*** Data in this exercise Section Begins ***

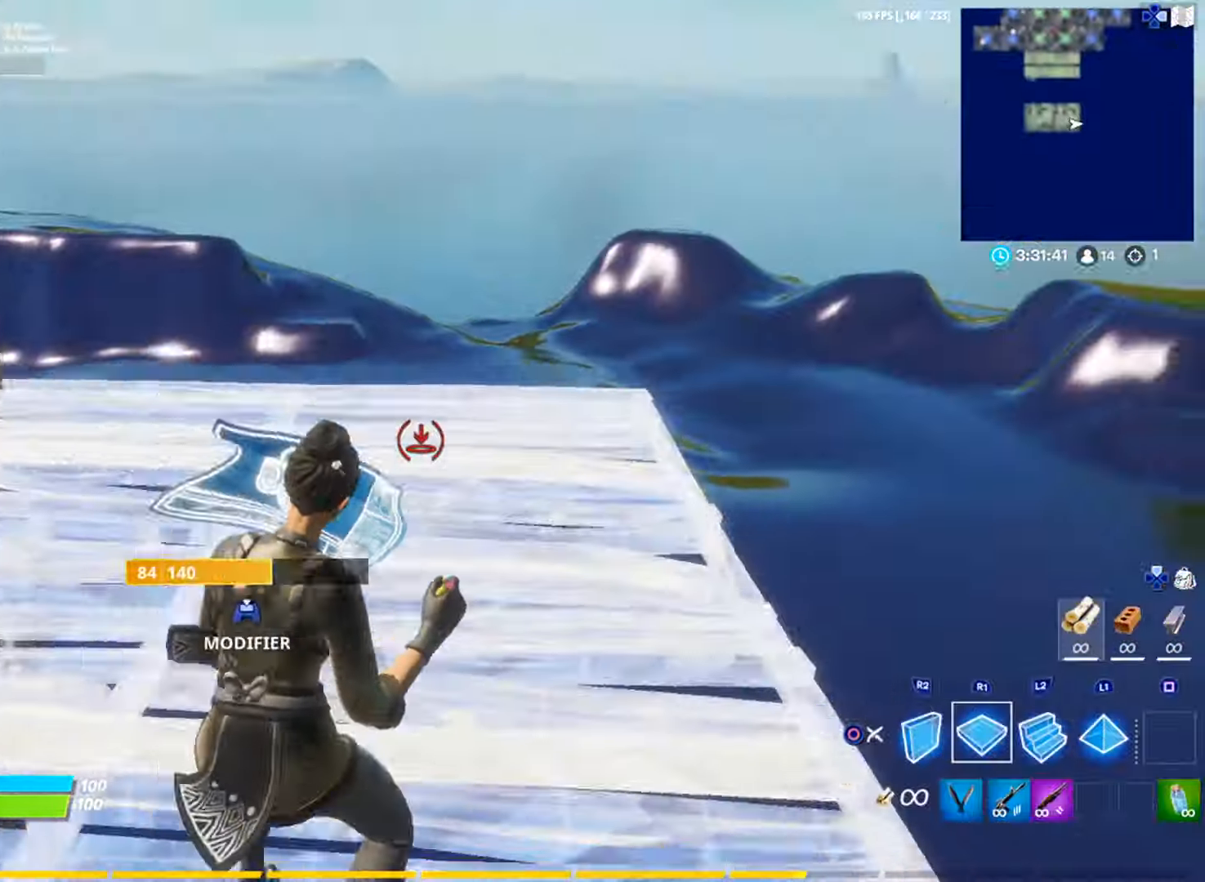
{"buttons": ["R1"], "left_stick": "up-left", "right_stick": "center", "events": [[17, "right_stick", "down-right"], [133, "R1", "up"], [250, "L2", "down"], [267, "right_stick", "up"], [317, "left_stick", "up"], [400, "R1", "down"], [434, "L2", "up"], [467, "left_stick", "up-left"], [484, "right_stick", "center"]]}
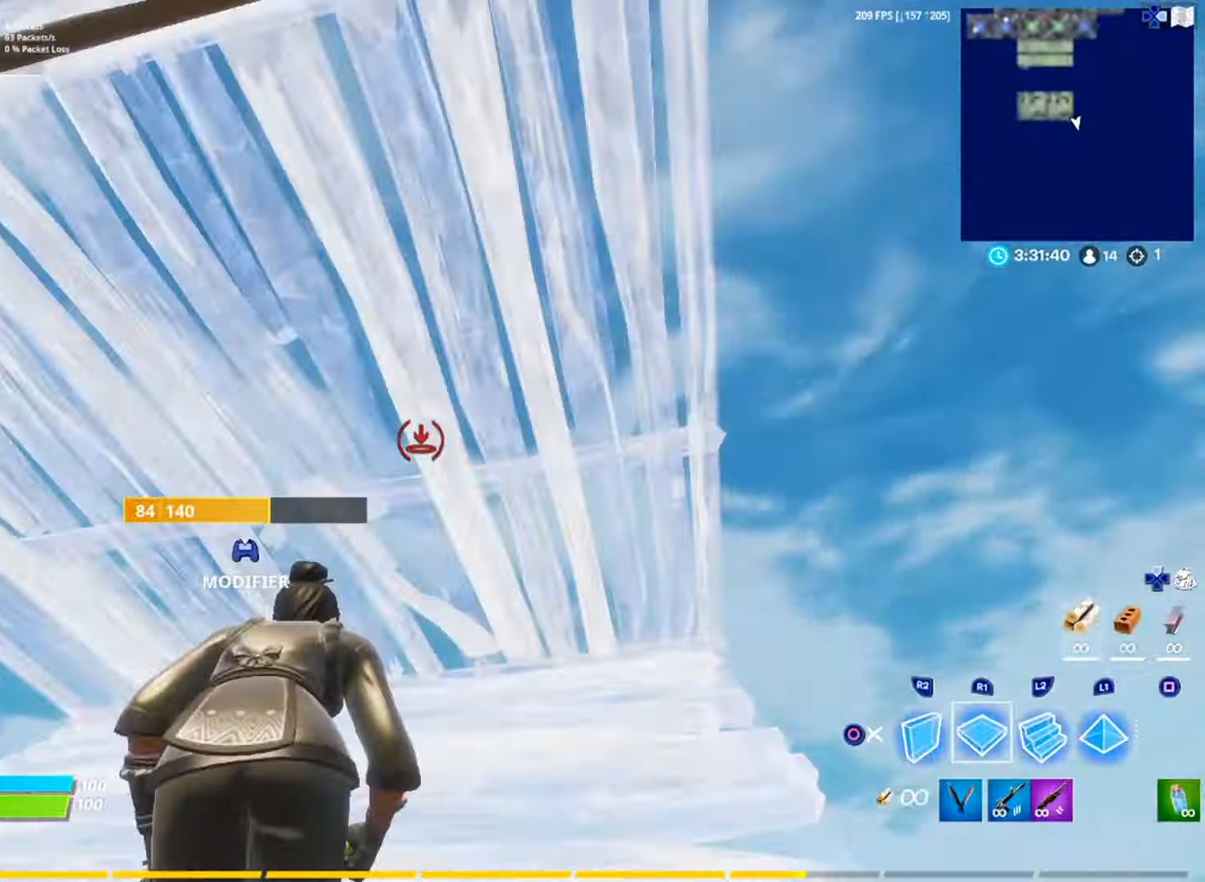
{"buttons": [], "left_stick": "up-left", "right_stick": "center", "events": [[17, "L1", "down"], [17, "R1", "up"], [84, "L1", "up"], [134, "right_stick", "down"], [150, "R2", "down"], [217, "right_stick", "center"], [251, "CIRCLE", "down"], [284, "R2", "up"], [317, "CIRCLE", "up"], [417, "R2", "down"], [434, "CIRCLE", "down"], [501, "CIRCLE", "up"], [501, "R2", "up"]]}
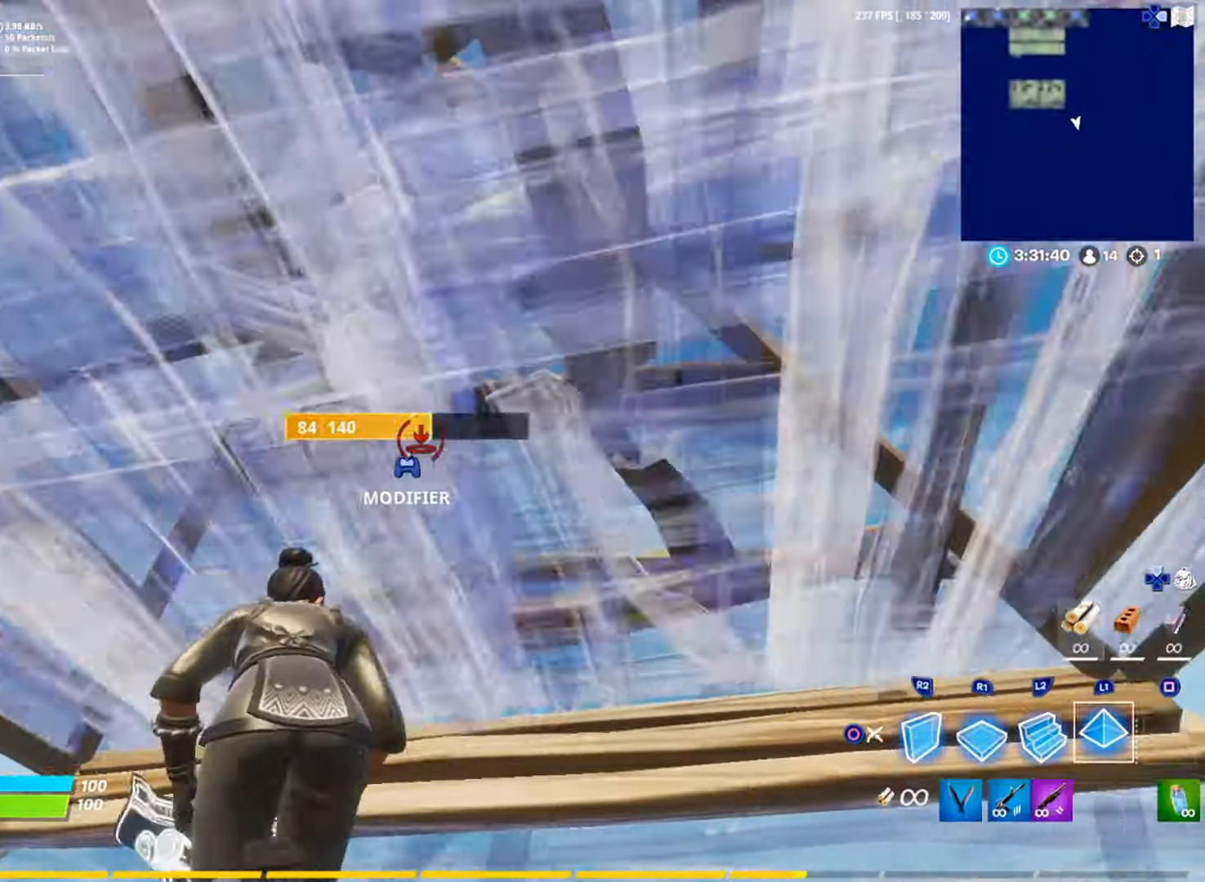
{"buttons": [], "left_stick": "up", "right_stick": "center", "events": [[167, "R2", "down"], [200, "CIRCLE", "down"], [250, "R2", "up"], [250, "left_stick", "up"], [267, "CIRCLE", "up"], [333, "R2", "down"], [367, "CIRCLE", "down"], [417, "CIRCLE", "up"], [434, "R2", "up"]]}
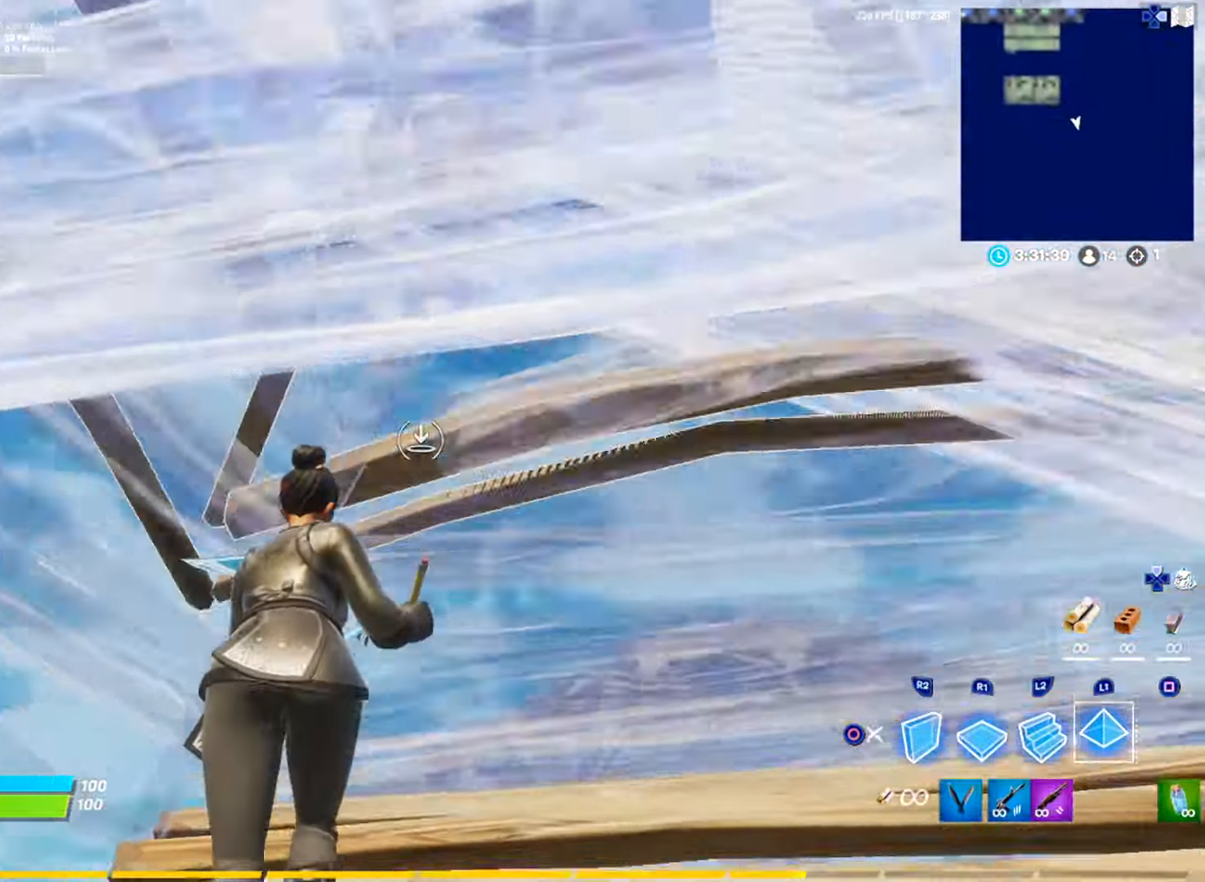
{"buttons": ["R2"], "left_stick": "center", "right_stick": "up-left", "events": [[17, "right_stick", "down"], [50, "R1", "down"], [100, "right_stick", "center"], [117, "R1", "up"], [150, "L2", "down"], [301, "R2", "down"], [317, "right_stick", "up-left"], [334, "L2", "up"], [334, "R3", "down"], [434, "left_stick", "center"], [451, "R3", "up"]]}
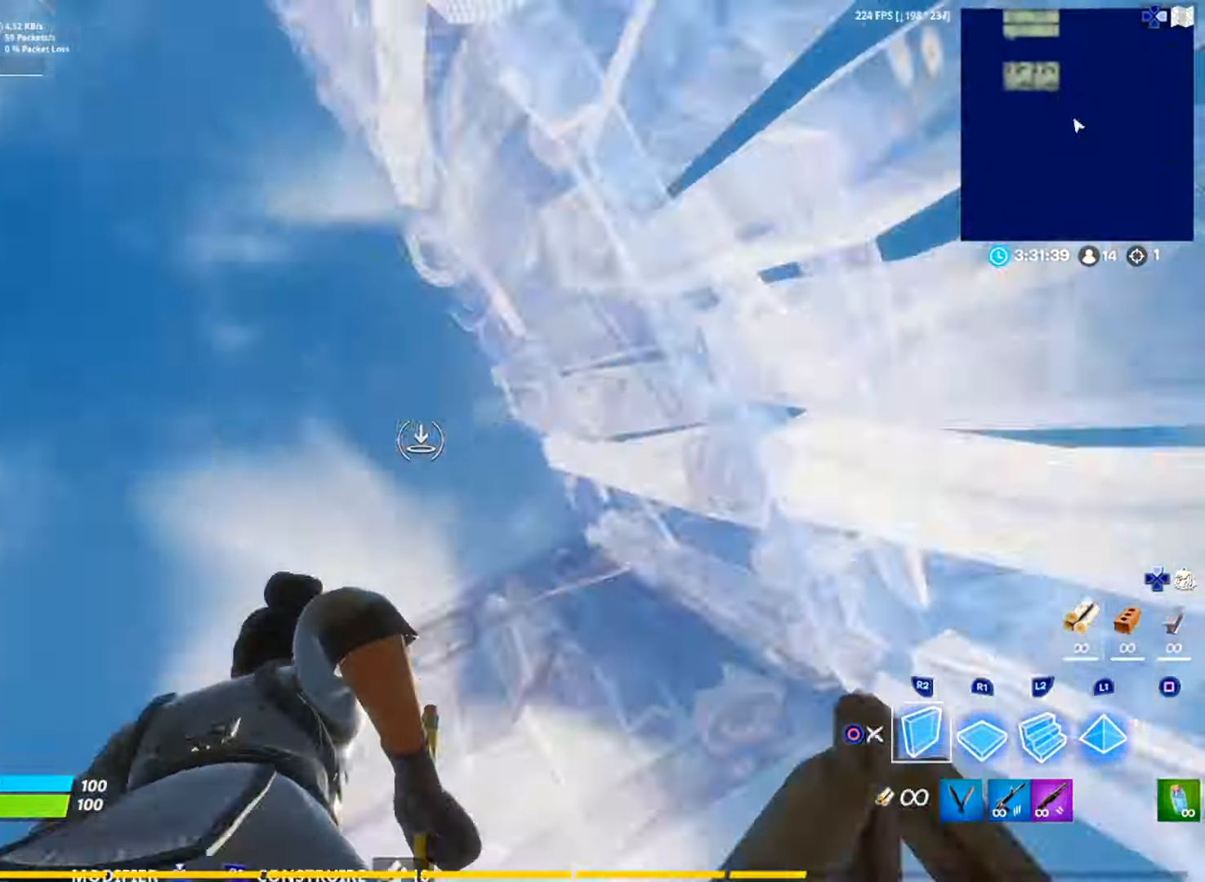
{"buttons": ["R1"], "left_stick": "up", "right_stick": "center", "events": [[50, "left_stick", "up"], [67, "L1", "down"], [100, "right_stick", "down-left"], [133, "L1", "up"], [167, "right_stick", "down"], [183, "R2", "up"], [484, "R1", "down"], [484, "right_stick", "center"]]}
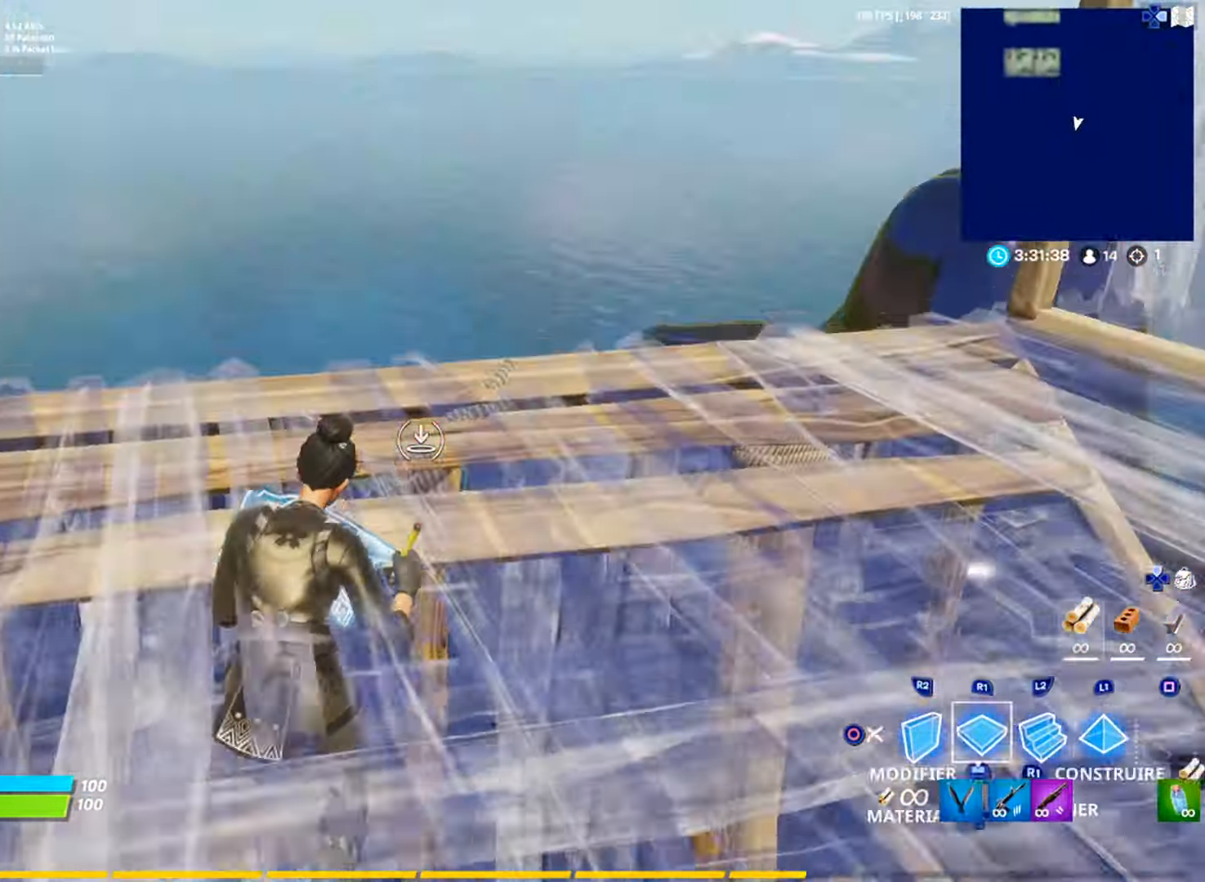
{"buttons": ["CIRCLE", "R2"], "left_stick": "up", "right_stick": "center", "events": [[34, "right_stick", "up"], [67, "L2", "down"], [101, "R1", "up"], [167, "L2", "up"], [167, "right_stick", "center"], [184, "R1", "down"], [251, "L1", "down"], [268, "R1", "up"], [318, "L1", "up"], [401, "R2", "down"], [484, "CIRCLE", "down"]]}
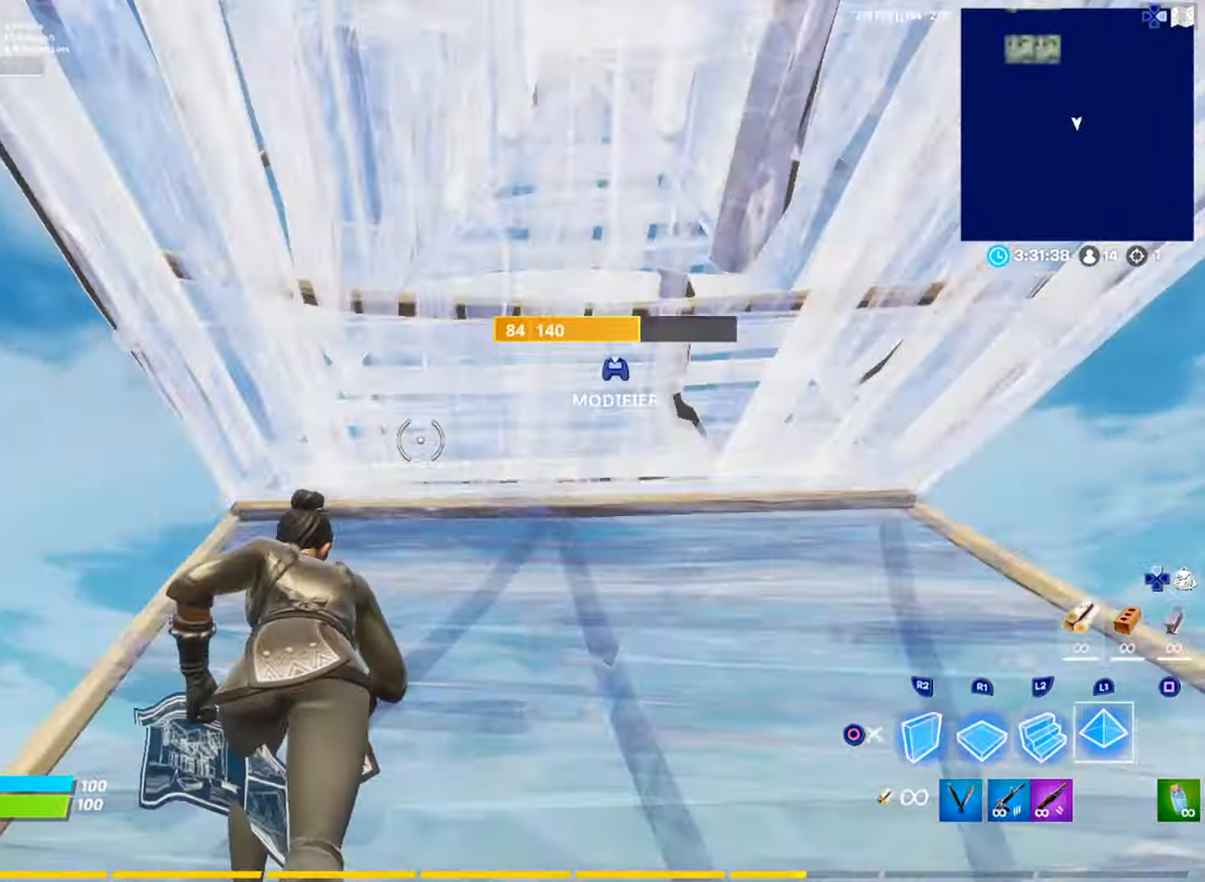
{"buttons": ["CIRCLE", "R2"], "left_stick": "up", "right_stick": "center", "events": [[17, "R2", "up"], [50, "CIRCLE", "up"], [100, "R2", "down"], [134, "CIRCLE", "down"], [167, "CIRCLE", "up"], [184, "R2", "up"], [250, "R2", "down"], [334, "R2", "up"], [417, "R2", "down"], [417, "right_stick", "down-right"], [484, "right_stick", "center"], [501, "CIRCLE", "down"]]}
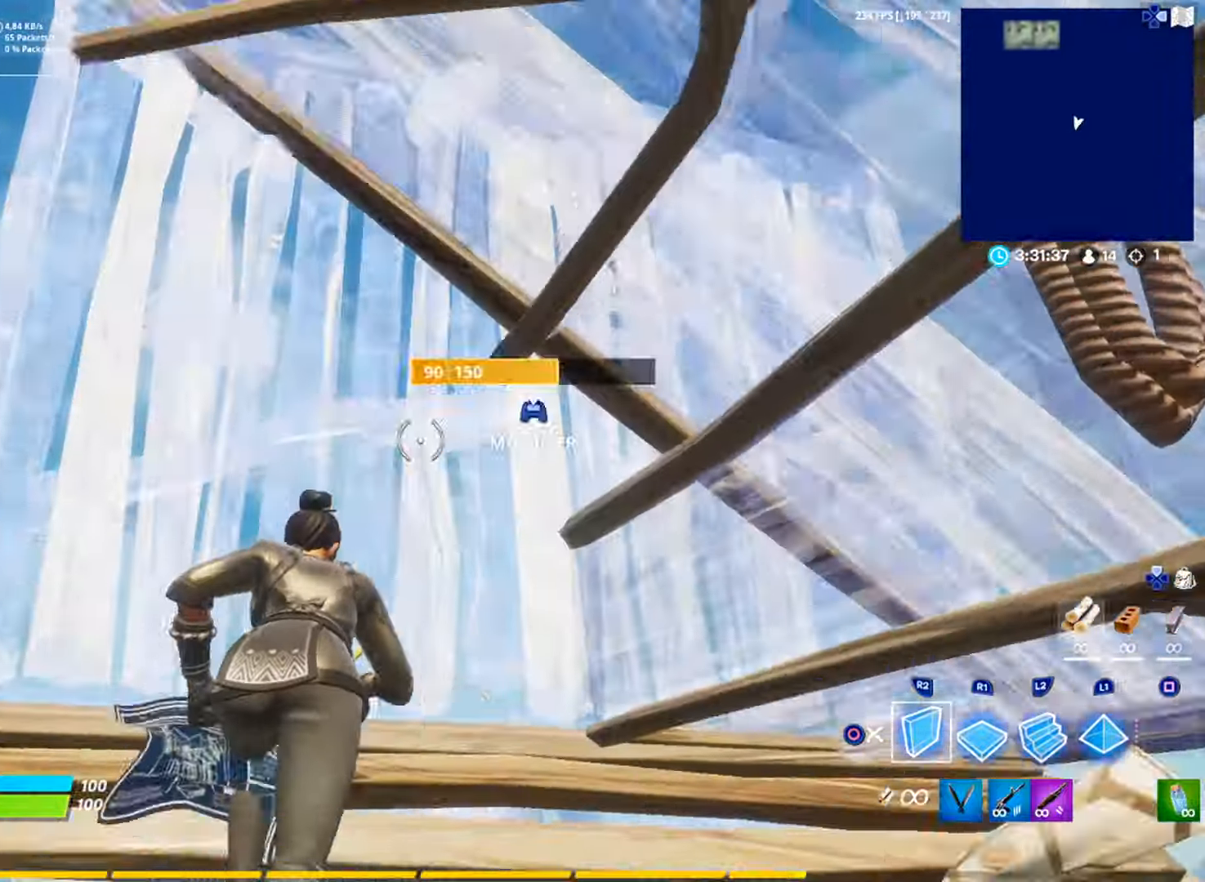
{"buttons": ["R2", "R3"], "left_stick": "up-right", "right_stick": "up-left", "events": [[33, "CIRCLE", "up"], [33, "R2", "up"], [133, "right_stick", "down"], [150, "R1", "down"], [216, "L2", "down"], [233, "right_stick", "center"], [250, "R1", "up"], [317, "left_stick", "up-right"], [383, "L2", "up"], [400, "R2", "down"], [400, "right_stick", "up-left"], [417, "R3", "down"]]}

*** Data in this exercise Section Ends ***

• Work instruction: Your answer must be the full set of entries, set down exactly and without pictures.

• Result for this task:
{"buttons": ["R1"], "left_stick": "up-left", "right_stick": "center", "events": [[17, "right_stick", "down-right"], [133, "R1", "up"], [250, "L2", "down"], [267, "right_stick", "up"], [317, "left_stick", "up"], [400, "R1", "down"], [434, "L2", "up"], [467, "left_stick", "up-left"], [484, "right_stick", "center"]]}
{"buttons": [], "left_stick": "up-left", "right_stick": "center", "events": [[17, "L1", "down"], [17, "R1", "up"], [84, "L1", "up"], [134, "right_stick", "down"], [150, "R2", "down"], [217, "right_stick", "center"], [251, "CIRCLE", "down"], [284, "R2", "up"], [317, "CIRCLE", "up"], [417, "R2", "down"], [434, "CIRCLE", "down"], [501, "CIRCLE", "up"], [501, "R2", "up"]]}
{"buttons": [], "left_stick": "up", "right_stick": "center", "events": [[167, "R2", "down"], [200, "CIRCLE", "down"], [250, "R2", "up"], [250, "left_stick", "up"], [267, "CIRCLE", "up"], [333, "R2", "down"], [367, "CIRCLE", "down"], [417, "CIRCLE", "up"], [434, "R2", "up"]]}
{"buttons": ["R2"], "left_stick": "center", "right_stick": "up-left", "events": [[17, "right_stick", "down"], [50, "R1", "down"], [100, "right_stick", "center"], [117, "R1", "up"], [150, "L2", "down"], [301, "R2", "down"], [317, "right_stick", "up-left"], [334, "L2", "up"], [334, "R3", "down"], [434, "left_stick", "center"], [451, "R3", "up"]]}
{"buttons": ["R1"], "left_stick": "up", "right_stick": "center", "events": [[50, "left_stick", "up"], [67, "L1", "down"], [100, "right_stick", "down-left"], [133, "L1", "up"], [167, "right_stick", "down"], [183, "R2", "up"], [484, "R1", "down"], [484, "right_stick", "center"]]}
{"buttons": ["CIRCLE", "R2"], "left_stick": "up", "right_stick": "center", "events": [[34, "right_stick", "up"], [67, "L2", "down"], [101, "R1", "up"], [167, "L2", "up"], [167, "right_stick", "center"], [184, "R1", "down"], [251, "L1", "down"], [268, "R1", "up"], [318, "L1", "up"], [401, "R2", "down"], [484, "CIRCLE", "down"]]}
{"buttons": ["CIRCLE", "R2"], "left_stick": "up", "right_stick": "center", "events": [[17, "R2", "up"], [50, "CIRCLE", "up"], [100, "R2", "down"], [134, "CIRCLE", "down"], [167, "CIRCLE", "up"], [184, "R2", "up"], [250, "R2", "down"], [334, "R2", "up"], [417, "R2", "down"], [417, "right_stick", "down-right"], [484, "right_stick", "center"], [501, "CIRCLE", "down"]]}
{"buttons": ["R2", "R3"], "left_stick": "up-right", "right_stick": "up-left", "events": [[33, "CIRCLE", "up"], [33, "R2", "up"], [133, "right_stick", "down"], [150, "R1", "down"], [216, "L2", "down"], [233, "right_stick", "center"], [250, "R1", "up"], [317, "left_stick", "up-right"], [383, "L2", "up"], [400, "R2", "down"], [400, "right_stick", "up-left"], [417, "R3", "down"]]}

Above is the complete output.